Send back the listing, word for word.

▶ Extracted information:
┌────────

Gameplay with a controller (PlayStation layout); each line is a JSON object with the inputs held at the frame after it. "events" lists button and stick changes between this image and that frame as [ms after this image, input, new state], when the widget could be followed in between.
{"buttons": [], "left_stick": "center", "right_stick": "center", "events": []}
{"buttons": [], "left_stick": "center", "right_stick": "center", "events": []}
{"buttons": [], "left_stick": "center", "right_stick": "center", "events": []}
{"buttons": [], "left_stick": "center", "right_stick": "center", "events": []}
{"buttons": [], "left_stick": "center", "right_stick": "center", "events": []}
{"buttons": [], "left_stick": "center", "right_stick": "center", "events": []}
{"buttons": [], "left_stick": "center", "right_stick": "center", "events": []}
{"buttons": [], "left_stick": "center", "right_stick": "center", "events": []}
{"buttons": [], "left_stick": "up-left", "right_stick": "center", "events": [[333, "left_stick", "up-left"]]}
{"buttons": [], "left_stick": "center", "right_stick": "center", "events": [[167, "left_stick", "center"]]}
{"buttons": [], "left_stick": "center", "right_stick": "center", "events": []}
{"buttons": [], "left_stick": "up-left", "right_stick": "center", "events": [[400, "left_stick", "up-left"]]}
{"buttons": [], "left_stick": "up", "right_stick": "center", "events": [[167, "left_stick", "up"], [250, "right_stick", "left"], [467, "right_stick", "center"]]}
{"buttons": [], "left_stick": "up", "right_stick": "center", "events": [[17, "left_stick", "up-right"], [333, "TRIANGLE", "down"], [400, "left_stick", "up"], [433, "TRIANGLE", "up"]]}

└────────

▶ The answer:
Gameplay with a controller (PlayStation layout); each line is a JSON object with the inputs held at the frame after it. "events" lists button and stick changes between this image and that frame as [ms after this image, input, new state], when the widget could be followed in between.
{"buttons": [], "left_stick": "center", "right_stick": "center", "events": []}
{"buttons": [], "left_stick": "center", "right_stick": "center", "events": []}
{"buttons": [], "left_stick": "center", "right_stick": "center", "events": []}
{"buttons": [], "left_stick": "center", "right_stick": "center", "events": []}
{"buttons": [], "left_stick": "center", "right_stick": "center", "events": []}
{"buttons": [], "left_stick": "center", "right_stick": "center", "events": []}
{"buttons": [], "left_stick": "center", "right_stick": "center", "events": []}
{"buttons": [], "left_stick": "center", "right_stick": "center", "events": []}
{"buttons": [], "left_stick": "up-left", "right_stick": "center", "events": [[333, "left_stick", "up-left"]]}
{"buttons": [], "left_stick": "center", "right_stick": "center", "events": [[167, "left_stick", "center"]]}
{"buttons": [], "left_stick": "center", "right_stick": "center", "events": []}
{"buttons": [], "left_stick": "up-left", "right_stick": "center", "events": [[400, "left_stick", "up-left"]]}
{"buttons": [], "left_stick": "up", "right_stick": "center", "events": [[167, "left_stick", "up"], [250, "right_stick", "left"], [467, "right_stick", "center"]]}
{"buttons": [], "left_stick": "up", "right_stick": "center", "events": [[17, "left_stick", "up-right"], [333, "TRIANGLE", "down"], [400, "left_stick", "up"], [433, "TRIANGLE", "up"]]}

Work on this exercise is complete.